Methodological innovations in Central de Resultats 2014

1 Dec

OLYMPUS DIGITAL CAMERAJosep Maria Argimon, AQuAS Director

Central de Resultats’ reports consolidate some data and some analysis based on: patient-centered care, appropriateness, patient safety, efficiency, economic sustainability and training. This is thus a repository of knowledge tuned each year by counting on experience and innovation.

Regarding the issue of the Central de Resultats for 2014 (based on data 2013) the following methodological developments are the most remarkable:

  1. Primary care report’s innovations. The most highlighted technical novelty for primary care is that for the first time the data from Central de Resultats feed from minimum basic data set (EHR), which opens a new range of possibilities for future processes. Another novelty is the incorporation in this report of the segmentation based on Clinical Risk Group differentiated for the population assigned to each of the 369 primary care teams of the public network.
  2. Monograph report of diabetes. Since 1993, when the program of continuous improvement of the care quality was initiated from the indicators of “Group study of diabetes in primary care” (GEDAPS), there has been a gradual improvement in diabetes care, both of process indicators and of outcome. For this reason, this year it has been convenient to entrust a monograph report to “Diabetes Epidemiological Research Group from Primary Care – IDIAP J. Gol”, in order to confirm that the strategy of enhancing competency among teams of primary care in this clinical process is the most appropriate.
  3. Hospital activity’s synthetic appropriateness index. The appropriate use of hospitals, the most expensive resource of all health care systems is key to the overall sustainability for the health sector. After a couple years of internal testing, now a monograph on this new synthetic indicator is presented which consists of 10 specific indicators that reflect: a) ambulatory care sensitive conditions for 5 chronic diseases, b) appropriate use of hospital emergencies, c) excessive consumption of hospital stays for femur fractures and ictus, and d) surgical overacting (caesarean section rate). The results of the synthetic adequacy index are shown both for hospitals as well as for each territory.
  4. Mortality at 30 days from hospital admission. The traditional way to measure hospital mortality is the one that emerges from the hospital minimum basic data set (MBDS), when the circumstance of hospital admission records the “death”. Clearly, this is a very limited source for the analysis of mortality, since after hospitalization for certain severe diseases, people can die in a geriatric home, at home or in another hospital admission that differs from the first. Motivated by this limitation of traditional indicators of mortality, several agencies, most notably Medicare in the US and Dr. Foster Intelligence in the UK, have promoted the intersection of databases to detect mortality at 30 days from the hospital admission, regardless of the place of death. Following this same hint, this Central de Resultats edition, after crossing, from MSIQ – CatSalut, the MBDS with the central registry of insured, offers the novelty of hospital mortality at 30 days of admission duly adjusted for age, sex and morbidity, for a group of selected diseases, but also, specifically, for 5 conditons.

## [Assigned task 1]
List the areas on which, according to the text on Central de Resultats 2014, the reports' data and analysis are based.
## [Assigned task 2]
From the text on Central de Resultats 2014, reproduce the stretch from "2. Monograph report" through "the most appropriate." without changes.
## [Assigned task 3]
Write the next part of the text on Central de Resultats 2014, starting right after its final sentence.

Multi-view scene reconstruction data
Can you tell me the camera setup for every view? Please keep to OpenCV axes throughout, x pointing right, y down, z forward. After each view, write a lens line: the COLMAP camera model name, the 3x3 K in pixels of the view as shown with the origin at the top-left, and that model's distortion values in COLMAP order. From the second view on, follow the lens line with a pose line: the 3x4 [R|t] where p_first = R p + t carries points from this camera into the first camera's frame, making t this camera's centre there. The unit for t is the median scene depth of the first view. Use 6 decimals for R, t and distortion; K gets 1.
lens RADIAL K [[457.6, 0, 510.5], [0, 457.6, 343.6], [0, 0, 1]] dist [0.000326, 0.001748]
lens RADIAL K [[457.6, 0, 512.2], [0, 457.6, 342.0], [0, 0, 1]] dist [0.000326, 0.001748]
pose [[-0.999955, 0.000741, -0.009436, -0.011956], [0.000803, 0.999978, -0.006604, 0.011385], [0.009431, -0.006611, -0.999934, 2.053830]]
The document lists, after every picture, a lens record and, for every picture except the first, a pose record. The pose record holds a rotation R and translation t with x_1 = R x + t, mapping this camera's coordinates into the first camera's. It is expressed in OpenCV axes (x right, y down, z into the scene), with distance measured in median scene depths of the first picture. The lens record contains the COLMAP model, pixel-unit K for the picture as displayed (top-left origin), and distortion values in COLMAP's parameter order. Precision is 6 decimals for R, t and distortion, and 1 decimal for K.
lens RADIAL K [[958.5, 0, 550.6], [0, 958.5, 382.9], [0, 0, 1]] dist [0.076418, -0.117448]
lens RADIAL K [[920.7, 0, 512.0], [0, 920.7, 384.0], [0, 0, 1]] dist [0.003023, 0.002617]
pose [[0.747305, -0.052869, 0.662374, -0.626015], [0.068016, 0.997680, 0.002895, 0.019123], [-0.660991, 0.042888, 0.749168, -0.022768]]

## [Exercise output 1]
- Patient-centered care
- Appropriateness
- Patient safety
- Efficiency
- Economic sustainability
- Training

## [Exercise output 2]
2. Monograph report of diabetes. Since 1993, when the program of continuous improvement of the care quality was initiated from the indicators of “Group study of diabetes in primary care” (GEDAPS), there has been a gradual improvement in diabetes care, both of process indicators and of outcome. For this reason, this year it has been convenient to entrust a monograph report to “Diabetes Epidemiological Research Group from Primary Care – IDIAP J. Gol”, in order to confirm that the strategy of enhancing competency among teams of primary care in this clinical process is the most appropriate.

## [Exercise output 3]
  5. New specific indicators for 3 clinical processes: myocardial infarction code, stroke code and hip fractures. From the heart attack and stroke codes sources and from the arthroplasty (RACat) data, this year the Central de Resultats incorporates circuits’ efficacy data (time to effective clinical intervention: angioplasty, fibrinolysis or surgery).
  6. Information technology and communication trends map. The hospitals report includes, this year, the TICSalut map of trends in information technology and communication. The indicator consisting of eHealth Benchmarking IC-EU27, which puts Catalan hospitals on a high level of development of these technologies and, specifically, the electronic health record, is notable.
  7. Novelties in the report for chronic care area. This second report for the chronic care area is more dynamic and functional than the first, in the sense that not only performance data and sustainability of suppliers are provided, but also the lines of analysis that make sense for groups of well defined patients has been open: the end of life period, dementia and neurological diseases with disabilities. The report also contains a section for older people with chronic conditions, that provides a significant methodological innovation due to the fact that it combines the hospital and chronic care stays for patients with hip fracture and stroke.

Acknowledgments. The Central de Resultats’ exercise of transparency emanates from a political decision of the Department of Health, but to make this possible, the innovative cleverness of professionals working in the different information systems from the Department of Health, CAtSalut, AQuas Observatori de Salut and specific directory plans, has been essential. To all of them, I want to express my appreciation and my plea not to lose the drive which is indispensable to consolidating the experience, while continuing to refine the proposed analysis.